MINANGKABAUNEWS.com, PADANG — Ketua Umum Majelis Ulama Indonesia (MUI) Sumatera Barat, Buya Dr. H. Gusrizal Gazahar, Lc., MA., menyampaikan pandangan kritis dan penuh keprihatinan terhadap arah pengelolaan haji di Indonesia dalam forum bersama para pejabat dan tokoh keumatan.
Dalam sambutannya yang lugas dan penuh kedalaman, Buya Gusrizal menyampaikan bahwa pengelolaan haji bukan semata soal teknis atau ekonomi, melainkan amanah suci yang menyangkut dimensi keikhlasan, kejujuran, dan pengabdian terhadap umat.
“Jangan sampai tiap ganti menteri, berubah pula kebijakannya. Harus ada prinsip dasar yang dijadikan rujukan tetap. Saya tawarkan tiga prinsip utama: jujur, bersama, dan tidak mengorbankan ibadah demi ekonomi,” tegas Buya Gusrizal.
Buya Gusrizal menekankan pentingnya transparansi dalam pengelolaan dana haji. Ia mengkritisi praktik-praktik pengelolaan dana jamaah yang dipaksakan melalui akad wakalah yang menurutnya tidak memenuhi prinsip syariah.
“Kalau wakalah itu tidak diberikan secara sukarela, itu bukan akad sah. Jangan sampai umat dipaksa tanda tangan agar bisa dapat porsi. Itu bentuk ketidakjujuran yang fatal,” ujar beliau.
Ia juga mengingatkan bahwa umat kini sangat sadar terhadap berbagai ketidakberesan, namun tak memiliki saluran resmi untuk menyampaikan aspirasi. Akibatnya, kekecewaan menumpuk dan menciptakan jarak emosional antara umat dan negara.
Ketua MUI Sumbar ini juga menyuarakan kegelisahan tentang kurangnya pelibatan tokoh umat dan ormas Islam dalam perumusan kebijakan strategis haji.
“Kementerian tidak bisa berjalan sendiri. Harus ada kebersamaan. Dulu kita pernah duduk bersama dalam muzakarah-muzakarah. Tapi sekarang banyak tokoh yang dikritik justru dijauhkan,” kata Buya Dr.

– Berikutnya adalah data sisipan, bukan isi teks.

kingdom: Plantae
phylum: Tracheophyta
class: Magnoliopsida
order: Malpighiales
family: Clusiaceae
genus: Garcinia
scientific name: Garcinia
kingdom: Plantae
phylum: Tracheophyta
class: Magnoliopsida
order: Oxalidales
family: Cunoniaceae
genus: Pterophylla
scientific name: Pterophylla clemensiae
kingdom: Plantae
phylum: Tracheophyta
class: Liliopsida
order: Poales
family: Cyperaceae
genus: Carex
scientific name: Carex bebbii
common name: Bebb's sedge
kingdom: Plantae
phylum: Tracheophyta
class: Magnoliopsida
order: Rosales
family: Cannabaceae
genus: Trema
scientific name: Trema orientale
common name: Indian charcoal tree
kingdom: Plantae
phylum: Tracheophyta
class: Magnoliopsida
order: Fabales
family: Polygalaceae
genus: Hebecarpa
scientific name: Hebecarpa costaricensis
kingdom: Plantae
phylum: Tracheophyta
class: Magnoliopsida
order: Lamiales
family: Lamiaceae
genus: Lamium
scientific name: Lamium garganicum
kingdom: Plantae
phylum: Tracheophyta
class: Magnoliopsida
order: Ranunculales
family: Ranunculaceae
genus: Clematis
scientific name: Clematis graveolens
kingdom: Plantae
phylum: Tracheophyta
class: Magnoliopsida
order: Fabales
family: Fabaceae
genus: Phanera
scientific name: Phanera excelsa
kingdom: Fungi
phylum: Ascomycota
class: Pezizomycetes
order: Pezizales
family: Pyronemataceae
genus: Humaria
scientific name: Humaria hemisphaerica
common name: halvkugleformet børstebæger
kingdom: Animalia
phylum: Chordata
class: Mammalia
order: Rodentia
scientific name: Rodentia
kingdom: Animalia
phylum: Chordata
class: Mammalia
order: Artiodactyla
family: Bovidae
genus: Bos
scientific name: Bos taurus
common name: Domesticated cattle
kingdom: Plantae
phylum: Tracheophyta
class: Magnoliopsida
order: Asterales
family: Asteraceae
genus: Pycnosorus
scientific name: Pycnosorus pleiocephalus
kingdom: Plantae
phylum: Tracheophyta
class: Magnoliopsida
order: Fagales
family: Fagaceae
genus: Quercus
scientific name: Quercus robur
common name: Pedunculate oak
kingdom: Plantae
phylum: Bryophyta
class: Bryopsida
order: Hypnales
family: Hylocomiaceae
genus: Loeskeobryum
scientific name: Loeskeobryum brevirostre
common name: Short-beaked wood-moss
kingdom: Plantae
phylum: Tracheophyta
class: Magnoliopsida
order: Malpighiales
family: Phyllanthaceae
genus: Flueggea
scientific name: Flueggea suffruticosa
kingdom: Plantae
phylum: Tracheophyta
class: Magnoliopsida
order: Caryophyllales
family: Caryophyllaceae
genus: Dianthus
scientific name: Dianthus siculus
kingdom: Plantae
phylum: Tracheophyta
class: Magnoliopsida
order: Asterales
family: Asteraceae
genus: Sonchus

Gusrizal.
Ia mengingatkan bahwa pembinaan nilai keagamaan dan budaya haji yang membentuk peradaban tidak cukup dilakukan oleh kementerian saja. Perlu peran semua komponen umat.
“Apakah selesai hanya dengan kementerian? Tidak. Semua tokoh, ormas, dan lembaga umat harus dilibatkan dalam membangun budaya dan peradaban haji yang mabrur,” ujarnya.
Buya Gusrizal menyampaikan kegelisahan terhadap kebijakan pendaftaran haji sepanjang tahun tanpa batas yang justru merugikan umat. Ia menyinggung ketidakadilan bagi calon jamaah yang mendaftar lebih awal namun tergeser oleh kriteria seleksi baru.
“Ada yang mendaftar umur 50, berangkat umur 75. Apakah pengelolaan seperti itu mempertimbangkan aspek ibadah? Ini bentuk kezaliman terhadap umat yang lebih dahulu mendaftar,” ucapnya.
Beliau juga menyinggung ayat Al-Qur’an dalam Surah Al-Baqarah ayat 198 sebagai pengingat bahwa aspek ekonomi dalam haji memang ada, namun tidak boleh menyingkirkan aspek ubudiyah.
“Haji memang punya sisi ekonomi, tapi jangan sampai nilai ibadahnya dikorbankan. Kalau ubudiyah dikorbankan demi investasi, itu bukan lagi berkah tapi bisa jadi musibah,” tegasnya.
Buya Dr. Gusrizal menutup dengan seruan agar pengelolaan haji kembali pada nilai-nilai luhur: kejujuran, kebersamaan, dan ketulusan dalam melayani umat. Ia berharap ke depan tidak ada lagi intervensi politik terhadap lembaga-lembaga keumatan, serta membuka ruang dialog yang sehat dan konstruktif.
“Kami tidak mengkritik untuk menjatuhkan, tapi demi islah (perbaikan). Semua demi kemaslahatan umat. Kalau tidak ada kejujuran dan keterbukaan, bagaimana umat bisa merasa dilayani oleh negara mereka sendiri?” pungkas Buya Gusrizal.